Heading into this weekend, the Harvard men’s swimming and diving team (9-0, 7-0 Ivy) already had a hallmark season. The team capped an undefeated dual-meet season with a runner-up finish at the Ivy League Championships. But there was one meet left on tap, as the Crimson hoped to make a splash on the national stage at the NCAA Men’s Swimming and Diving Championship.
But Harvard’s performance at the season-ending meet did not quite live up to its regular-season promise. The Crimson turned in eight top-30 performances but failed to reach the finals in any event.
“We had some pretty good swims, all things considered,” sophomore Chuck Katis said. “But I think overall we left wanting a little bit more out of the meet. We have some things to work on. Part of that is having the emotional roller coaster, coming from Ivy’s and HYP the week before. Sometimes it is a little tough to do three meets in a row.”
Katis entered the meet coming off a record-breaking regular season. The sophomore recorded NCAA ‘A’ cuts as early as November, set school records in the 100 and 200 breaststroke, and took home his first individual Ivy League Championship in the 100-meter event two weeks ago.
The sophomore entered the national championships hoping to improve on last year’s success, where he finished just outside the finals in his two individual events but took home a pair of All-American honors as a part of the 400 and 800 free relay teams.
“Each year we come back, we want to get a little more out of the meet,” Katis said. “Last year, it was like icing on the cake just to make the meet and be able to compete there. This year, we wanted more.”
Katis was slated to compete in both the 100 and 200 breast events while also competing on three relay teams. But the sophomore came down with Scarlet Fever the week of the event and was forced to withdraw from all but one event. His lone swim was the 100 breast, in which he mustered a 24th place finish with a time of 53.82, less than half a second away from making the ‘B’ final and bringing home All-American honors.
Juniors Oliver Lee and Chris Satterthwaite both came close to reaching the finals in the 50 free. Lee placed 19th with a time of 19.98, while his classmate finished right behind him in 20th with a time of 20.08.
Michael Mosca, the first Harvard diver since 1994 to compete at the national championships, put up a 32nd place finish on the one-meter board. He followed it up with a 28th place showing on the three-meter.
Harvard turned in top-25 finishes in all three of its relay events. Lee, Satterthwaite, sophomore Griffin Schumacher, and junior Danny Crigler teamed for a time of 1:18.82 to finish in 19th in the 200 free relay, just barely missing out on the finals.

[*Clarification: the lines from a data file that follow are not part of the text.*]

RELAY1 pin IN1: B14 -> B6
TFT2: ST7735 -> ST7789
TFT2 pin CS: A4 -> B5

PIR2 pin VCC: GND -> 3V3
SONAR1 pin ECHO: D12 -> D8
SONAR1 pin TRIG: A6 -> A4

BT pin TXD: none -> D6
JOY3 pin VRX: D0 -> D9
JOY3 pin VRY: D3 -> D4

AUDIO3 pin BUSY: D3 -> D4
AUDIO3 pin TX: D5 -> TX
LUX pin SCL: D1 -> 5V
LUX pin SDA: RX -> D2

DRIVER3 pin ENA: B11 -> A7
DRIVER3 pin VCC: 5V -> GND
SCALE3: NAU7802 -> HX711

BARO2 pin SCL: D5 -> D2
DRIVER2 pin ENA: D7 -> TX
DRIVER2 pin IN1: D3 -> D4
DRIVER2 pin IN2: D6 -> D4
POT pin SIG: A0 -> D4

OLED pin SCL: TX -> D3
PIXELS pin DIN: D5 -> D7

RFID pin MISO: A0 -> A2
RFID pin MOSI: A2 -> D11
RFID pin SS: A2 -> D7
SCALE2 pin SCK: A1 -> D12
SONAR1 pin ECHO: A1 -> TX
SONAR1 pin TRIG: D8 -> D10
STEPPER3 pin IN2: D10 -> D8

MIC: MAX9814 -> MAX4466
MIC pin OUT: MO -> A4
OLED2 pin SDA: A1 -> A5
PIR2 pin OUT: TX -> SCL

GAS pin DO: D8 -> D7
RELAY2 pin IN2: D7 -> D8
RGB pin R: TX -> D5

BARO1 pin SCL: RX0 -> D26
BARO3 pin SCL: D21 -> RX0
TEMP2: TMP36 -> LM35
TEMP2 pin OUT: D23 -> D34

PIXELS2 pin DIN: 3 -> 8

Satterthwaite, Schumacher, and Crigler were joined by sophomore Zach Walters in the 800 free relay and posted a time of 6:28.35, good for a 22nd-place showing. The Crimson had an identical finish in the 400 free relay, where Satterthwaite, Lee, Schumacher, and Walters combined for a time of 2:55.04.
“I don’t think this weekend reflected the amount of progress we made and the amount of work we put in,” Katis said. “Just based on time, we could’ve placed higher, could’ve been top-20, but that’s still on our goal list right now. I don’t think [NCAA’s] really displayed how good our team is. That just gives us motivation going forward. Rather than just making the meet, we want to be back in finals racing at night with all the top teams again.”
Five of the swimmers saw action in last year’s NCAA championships, with Crigler the lone Crimson swimmer making his national championship debut. Though the team failed to swim in the finals, the group used the opportunity to get a glimpse at the nation’s top swimming programs.
“[On Saturday night], we watched three guys break three different NCAA records,” Crigler said. “It was the fastest meet I’ve ever been to. To be a part of it with five other Harvard teammates was really special.”
Though Harvard’s performance left something to be desired, the team’s performance will no doubt serve as motivation by the time next season rolls around.
“I think we need to take the work we did this year and, moving forward into next year, get a couple of guys on board and bring a group of maybe ten or twelve guys to NCAA’s instead of just six,” Crigler said. “We have the chance to do that.”